All mechanisms ensure that:
1. Only authorized processes can read/write memory
2. The same security model that governs traditional debugger attachment applies
3. No additional attack surface is exposed beyond what the OS already provides for debugging
The memory operations themselves are well-established and have been used safely
for decades in tools like GDB, LLDB, and various system profilers.
Its important to note that any attempt to attach to a Python process via this
mechanism would be detectable by system-level monitoring tools. This
transparency provides an additional layer of accountability, allowing
administrators to audit debugging operations in sensitive environments.
Further, the strict reliance on OS-level security controls ensures that existing
system policies remain effective. For enterprise environments, this means
administrators can continue to enforce debugging restrictions using standard
tools and policies without requiring additional configuration. For instance,
leveraging Linuxs ``ptrace_scope`` or macOSs ``taskgated`` to restrict
debugger access will equally govern the proposed interface.

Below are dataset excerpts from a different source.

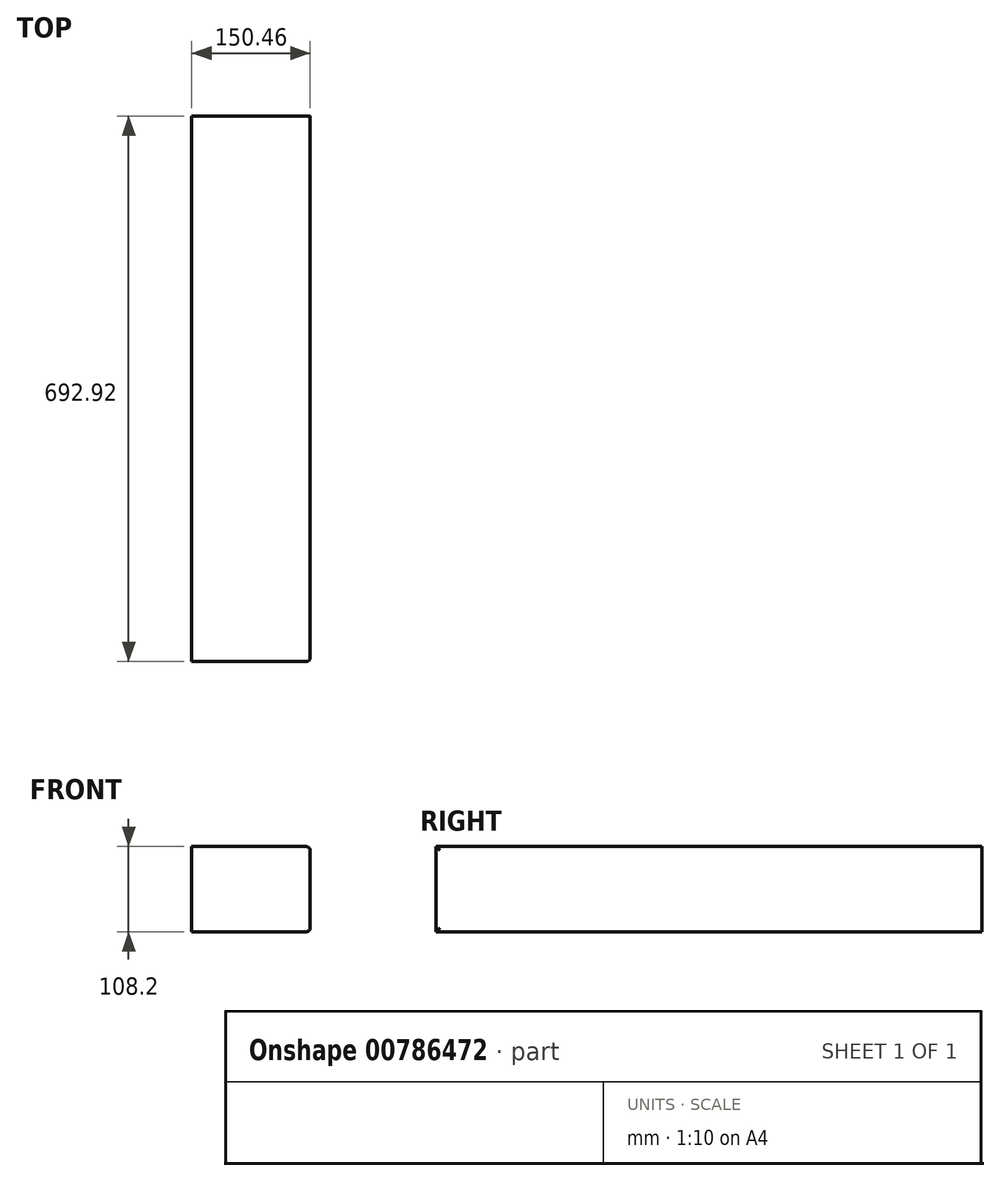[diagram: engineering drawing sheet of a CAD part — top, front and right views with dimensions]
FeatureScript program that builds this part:
annotation { "Feature Type Name" : "Feature", "Feature Type Description" : "" }
export const myFeature = defineFeature(function(context is Context, id is Id, definition is map)
    precondition{}
    {
        {
            var Q0;
            Q0=qCreatedBy(makeId("Front.planeOp"),FACE);
            var sketch = newSketch(context, id + "F0", { "sketchPlane" : qUnion([Q0])});
            skLineSegment(sketch, "E0.bottom", {"start": v(-37.22, -29.37) * mm, "end": v(113.24, -29.37) * mm});
            skLineSegment(sketch, "E0.top", {"start": v(-37.22, 78.83) * mm, "end": v(113.24, 78.83) * mm});
            skLineSegment(sketch, "E0.left", {"start": v(-37.22, -29.37) * mm, "end": v(-37.22, 78.83) * mm});
            skLineSegment(sketch, "E0.right", {"start": v(113.24, -29.37) * mm, "end": v(113.24, 78.83) * mm});
            skSolve(sketch);
        }
        {
            var Q0;
            Q0=makeQuery(id+"F0.imprint","IMPRINT",FACE,{"disambiguationData":[TD([[makeQuery(id+"F0.imprint","IMPRINT",EDGE,{"derivedFrom":sQuery(id+"F0.wireOp",EDGE,"E0.bottom")}),1.0]])]});
            extrude(context, id + "F1", {"entities" : qUnion([Q0]), "depth" : 692.92 * mm, "offsetDistance" : 25.4 * mm});
        }
        {
            var Q0;
            Q0=makeQuery(id+"F1.opExtrude","SWEPT_EDGE",EDGE,{"disambiguationData":[OSD([sQuery(id+"F0.wireOp",EDGE,"E0.top"),sQuery(id+"F0.wireOp",EDGE,"E0.right")])]});
            var Q1;
            Q1=makeQuery(id+"F1.opExtrude","CAP_EDGE",EDGE,{"disambiguationData":[OSD([sQuery(id+"F0.wireOp",EDGE,"E0.right")])],"isStart":false});
            var Q2;
            Q2=makeQuery(id+"F1.opExtrude","SWEPT_EDGE",EDGE,{"disambiguationData":[OSD([sQuery(id+"F0.wireOp",EDGE,"E0.bottom"),sQuery(id+"F0.wireOp",EDGE,"E0.right")])]});
            fillet(context, id + "F2", {"entities" : qUnion([Q0, Q1, Q2]), "radius" : 5.08 * mm, "tangentPropagation" : true, "allowEdgeOverflow" : false});
        }
    });
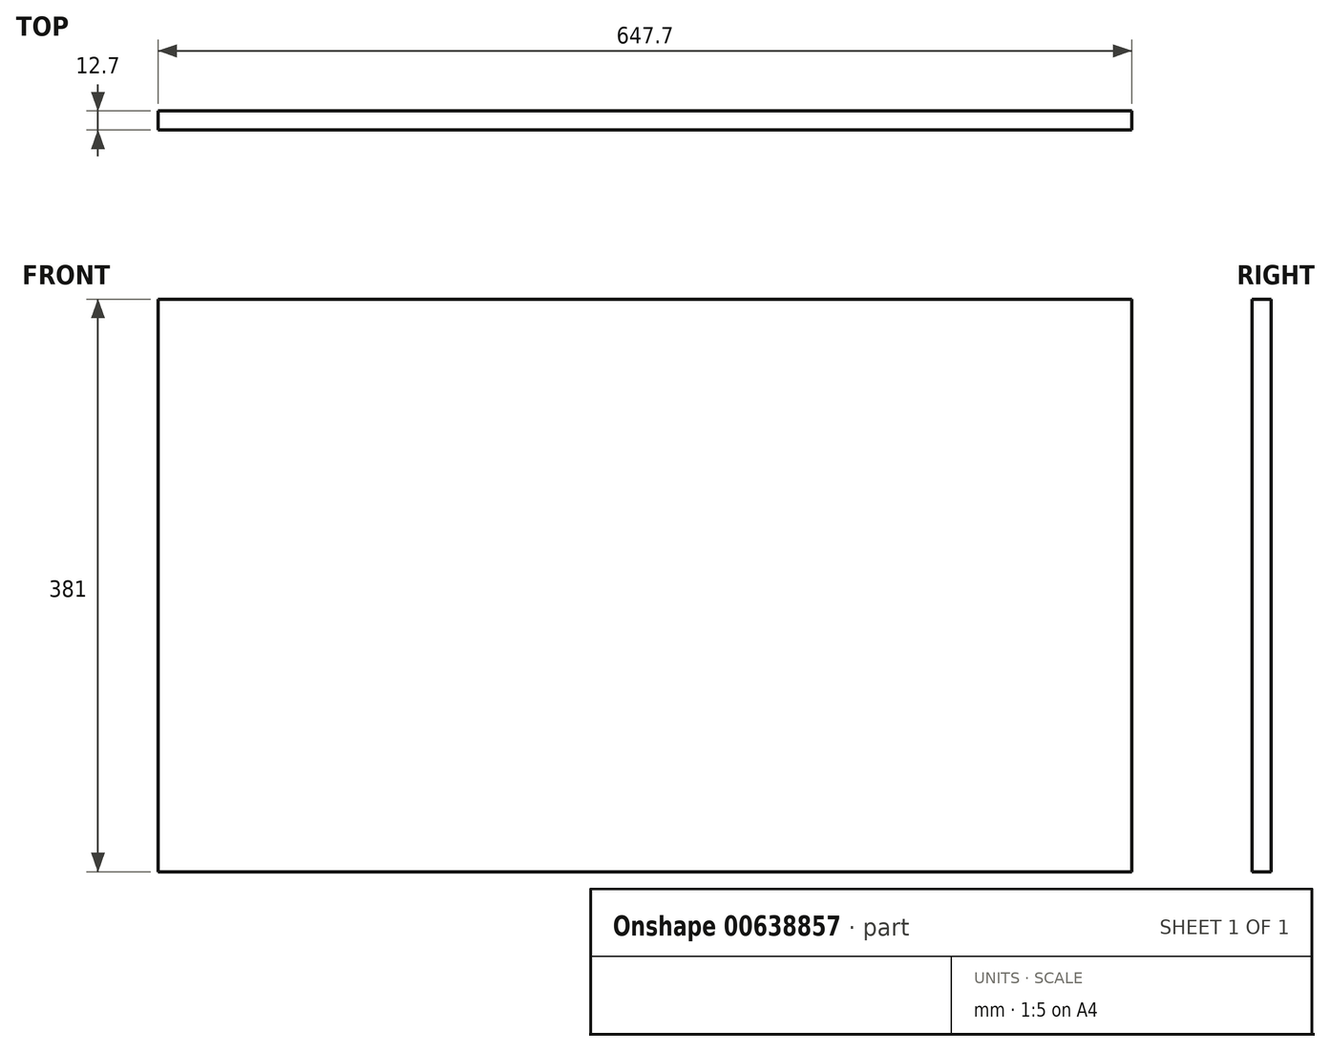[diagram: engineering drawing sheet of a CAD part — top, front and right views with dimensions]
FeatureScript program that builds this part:
annotation { "Feature Type Name" : "Feature", "Feature Type Description" : "" }
export const myFeature = defineFeature(function(context is Context, id is Id, definition is map)
    precondition{}
    {
        {
            var Q0;
            Q0=qCreatedBy(makeId("Front.planeOp"),FACE);
            var sketch = newSketch(context, id + "F0", { "sketchPlane" : qUnion([Q0])});
            skLineSegment(sketch, "E0.bottom", {"start": v(323.85, 190.5) * mm, "end": v(-323.85, 190.5) * mm});
            skLineSegment(sketch, "E0.top", {"start": v(323.85, -190.5) * mm, "end": v(-323.85, -190.5) * mm});
            skLineSegment(sketch, "E0.left", {"start": v(323.85, 190.5) * mm, "end": v(323.85, -190.5) * mm});
            skLineSegment(sketch, "E0.right", {"start": v(-323.85, 190.5) * mm, "end": v(-323.85, -190.5) * mm});
            skPoint(sketch, "E0.middle", {"position": v(0, 0) * mm});
            skSolve(sketch);
        }
        {
            var Q0;
            Q0=makeQuery(id+"F0.imprint","IMPRINT",FACE,{"disambiguationData":[TD([[makeQuery(id+"F0.imprint","IMPRINT",EDGE,{"derivedFrom":sQuery(id+"F0.wireOp",EDGE,"E0.bottom")}),1.0]])]});
            extrude(context, id + "F1", {"entities" : qUnion([Q0]), "depth" : 12.7 * mm, "offsetDistance" : 25.4 * mm});
        }
    });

By maintaining compatibility with existing security frameworks, this design
ensures that adopting the new interface requires no changes to established
security practices, thereby minimizing barriers to adoption.
How to Teach This
=================
For tool authors, this interface becomes the standard way to implement debugger
attachment, replacing unsafe system debugger approaches. A section in the Python
Developer Guide could describe the internal workings of the mechanism, including
the ``debugger_support`` offsets and how to interact with them using system
APIs.
End users need not be aware of the interface, benefiting only from improved
debugging tool stability and reliability.
Reference Implementation
========================
https://github.com/pablogsal/cpython/commits/remote_pdb/
Copyright
=========
This document is placed in the public domain or under the CC0-1.0-Universal
license, whichever is more permissive.